### TASK BRIEF
Quote exactly, and only, the lines from the one containing "[165,673,391,688] fixed-map-geolonia-plugin ->" through the end of the material below. Skip pictures.

### EXTRACTED ENTRIES
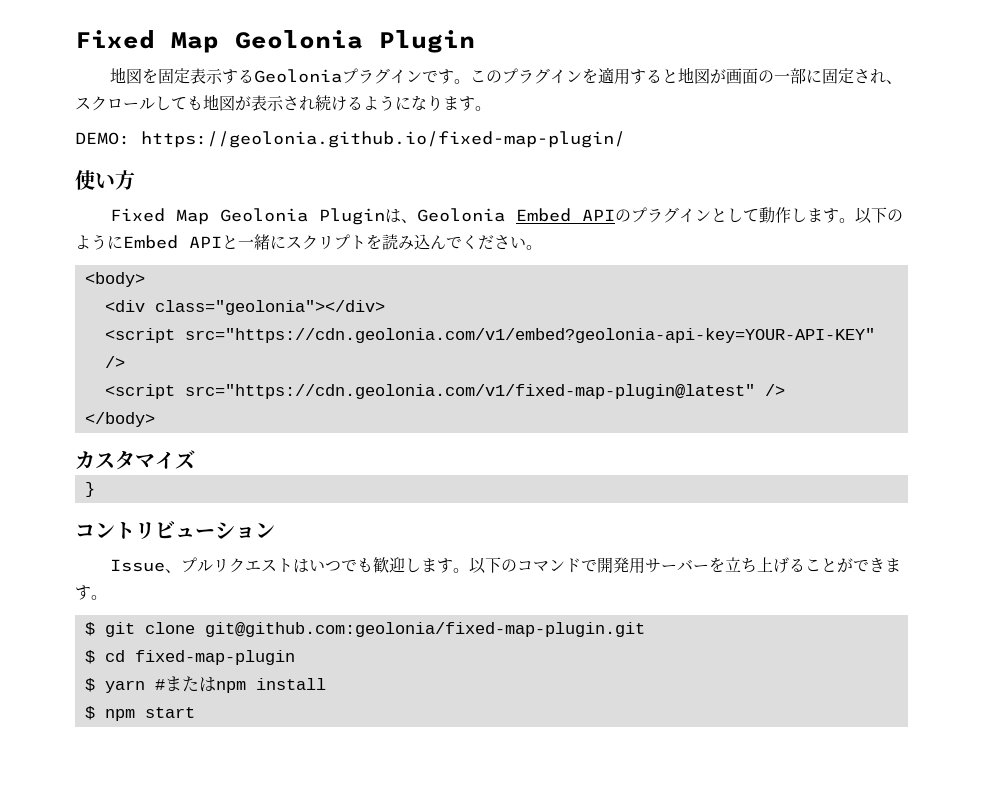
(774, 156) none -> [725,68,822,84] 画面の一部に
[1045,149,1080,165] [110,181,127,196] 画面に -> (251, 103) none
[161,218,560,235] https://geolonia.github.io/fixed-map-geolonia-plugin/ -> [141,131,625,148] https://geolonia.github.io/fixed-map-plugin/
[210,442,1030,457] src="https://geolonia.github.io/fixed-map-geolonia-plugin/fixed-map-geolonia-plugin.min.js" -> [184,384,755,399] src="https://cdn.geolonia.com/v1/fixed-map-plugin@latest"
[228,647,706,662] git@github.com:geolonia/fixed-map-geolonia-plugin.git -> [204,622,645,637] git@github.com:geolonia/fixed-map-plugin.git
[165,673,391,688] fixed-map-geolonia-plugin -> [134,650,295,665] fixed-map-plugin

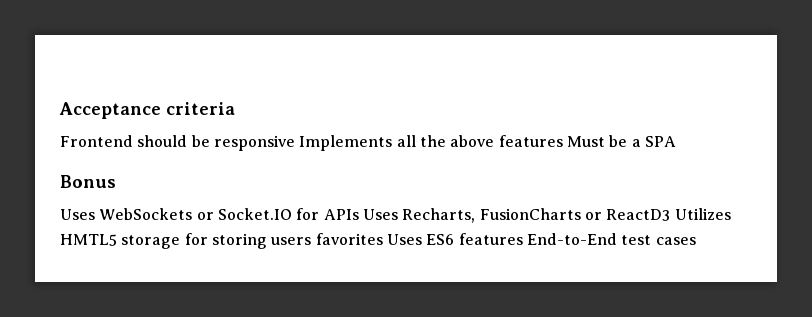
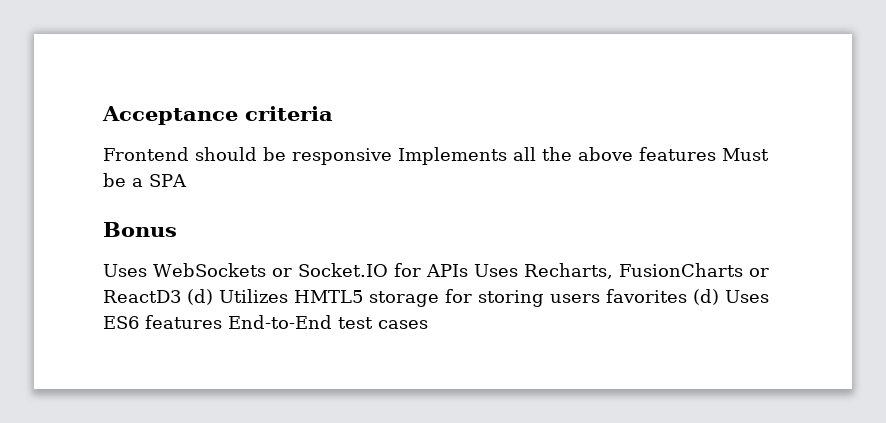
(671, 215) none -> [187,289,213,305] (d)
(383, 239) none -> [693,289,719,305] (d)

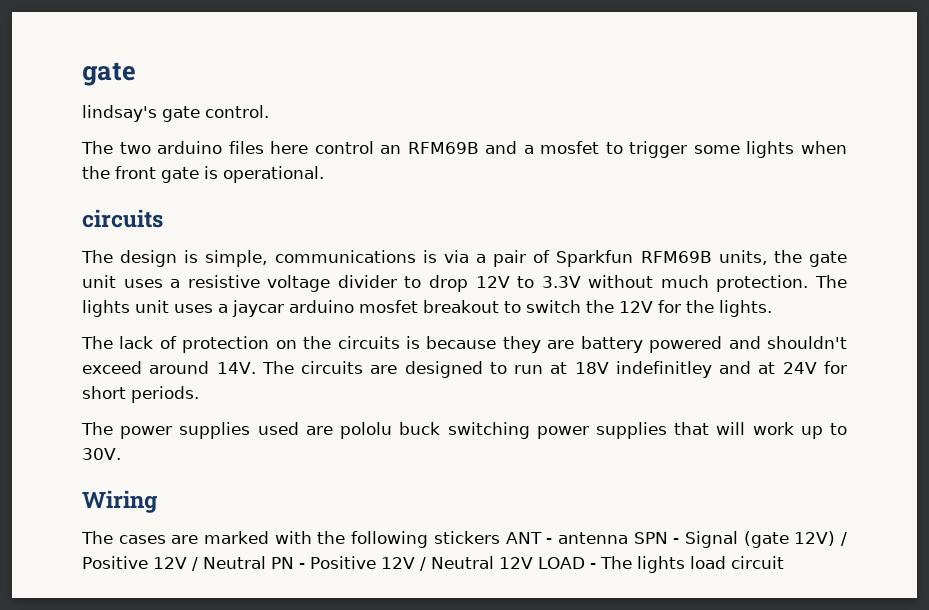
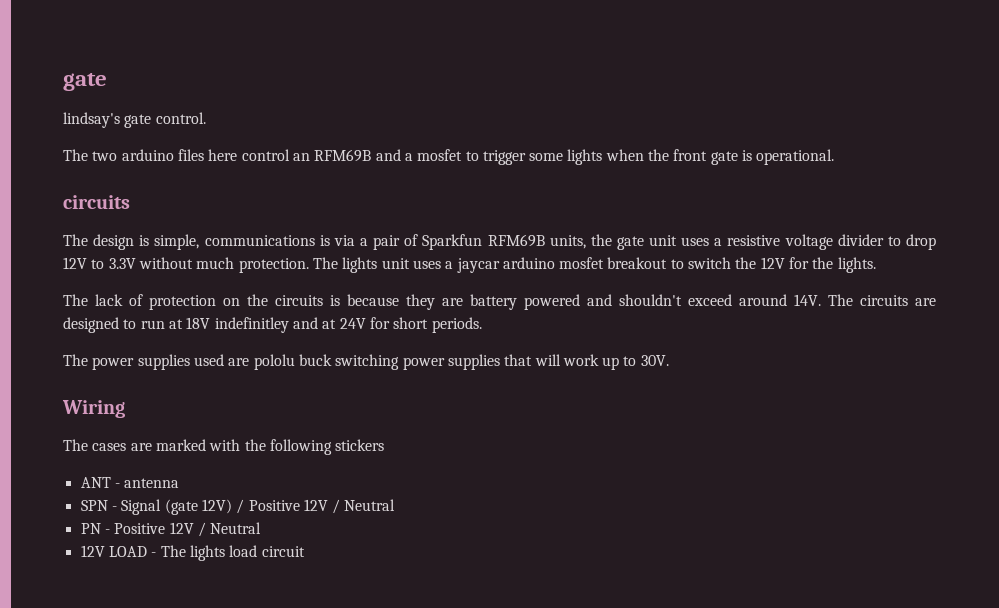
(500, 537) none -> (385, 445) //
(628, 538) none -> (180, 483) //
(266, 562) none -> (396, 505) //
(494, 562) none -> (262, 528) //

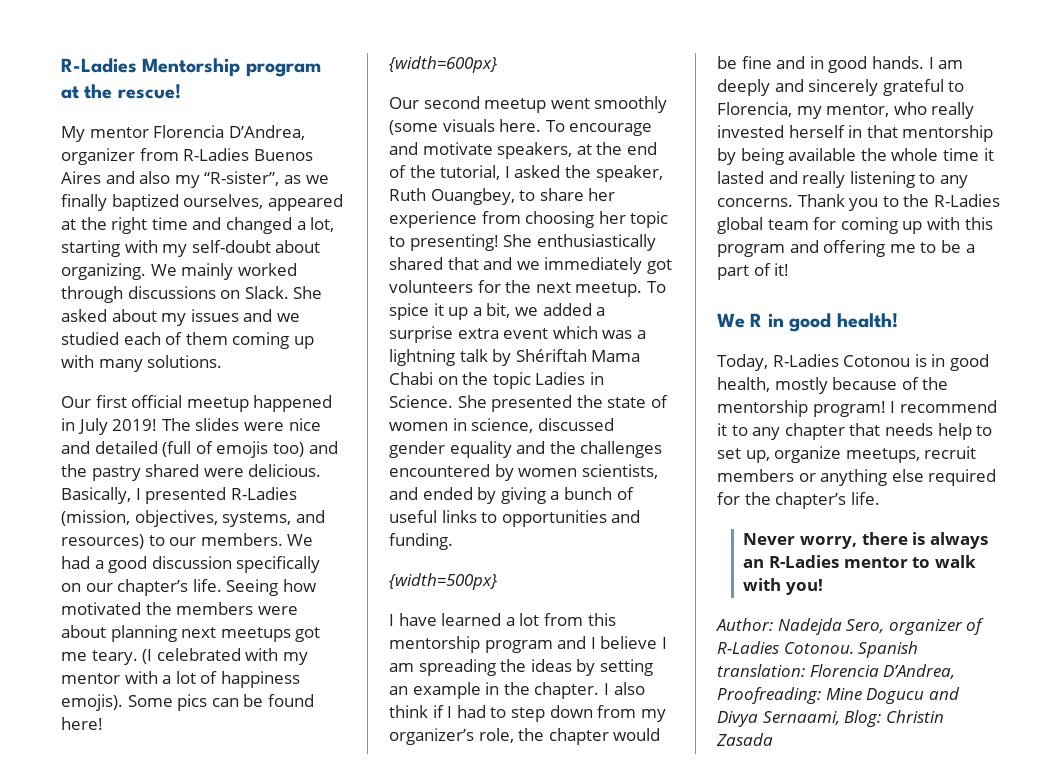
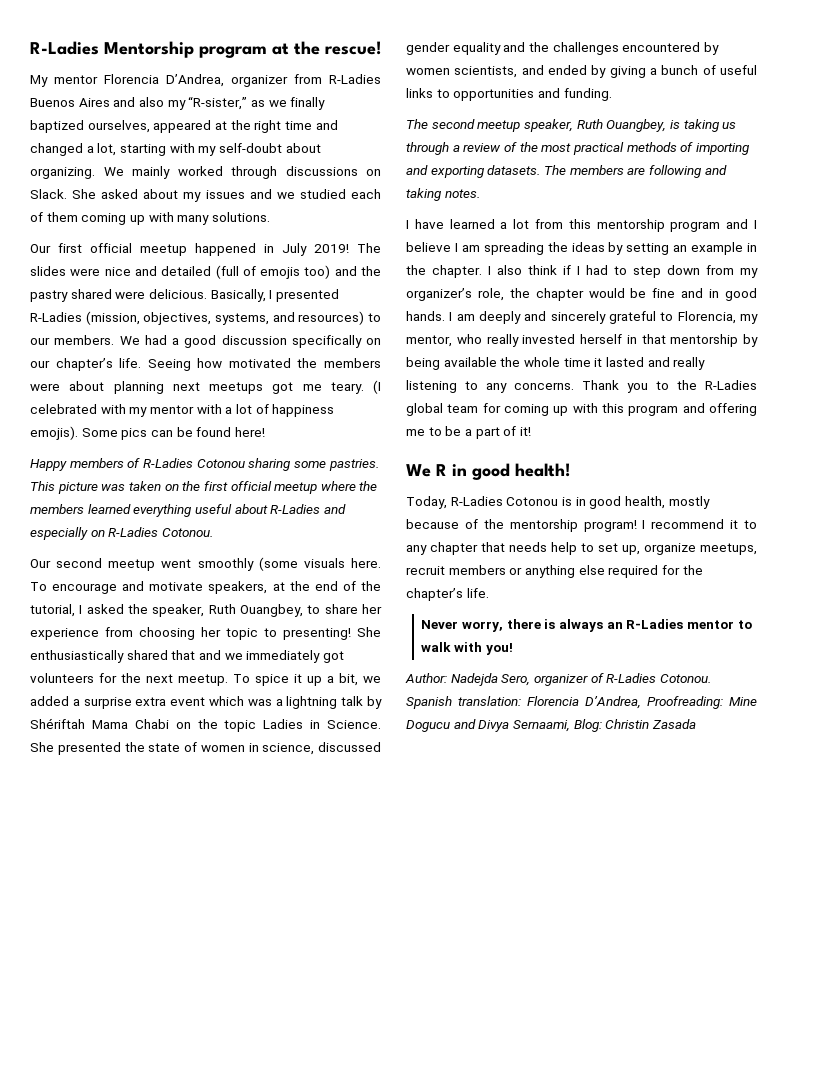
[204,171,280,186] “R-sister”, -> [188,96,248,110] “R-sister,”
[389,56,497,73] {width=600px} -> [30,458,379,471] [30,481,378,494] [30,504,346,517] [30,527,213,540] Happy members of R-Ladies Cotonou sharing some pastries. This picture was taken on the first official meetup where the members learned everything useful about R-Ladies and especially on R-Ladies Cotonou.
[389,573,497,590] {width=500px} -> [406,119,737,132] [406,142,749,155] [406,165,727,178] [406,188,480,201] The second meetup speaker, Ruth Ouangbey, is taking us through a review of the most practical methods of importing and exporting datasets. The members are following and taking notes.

### EXERCISE RESULT
[165,673,391,688] fixed-map-geolonia-plugin -> [134,650,295,665] fixed-map-plugin

(671, 215) none -> [187,289,213,305] (d)
(383, 239) none -> [693,289,719,305] (d)

(500, 537) none -> (385, 445) //
(628, 538) none -> (180, 483) //
(266, 562) none -> (396, 505) //
(494, 562) none -> (262, 528) //

[204,171,280,186] “R-sister”, -> [188,96,248,110] “R-sister,”
[389,56,497,73] {width=600px} -> [30,458,379,471] [30,481,378,494] [30,504,346,517] [30,527,213,540] Happy members of R-Ladies Cotonou sharing some pastries. This picture was taken on the first official meetup where the members learned everything useful about R-Ladies and especially on R-Ladies Cotonou.
[389,573,497,590] {width=500px} -> [406,119,737,132] [406,142,749,155] [406,165,727,178] [406,188,480,201] The second meetup speaker, Ruth Ouangbey, is taking us through a review of the most practical methods of importing and exporting datasets. The members are following and taking notes.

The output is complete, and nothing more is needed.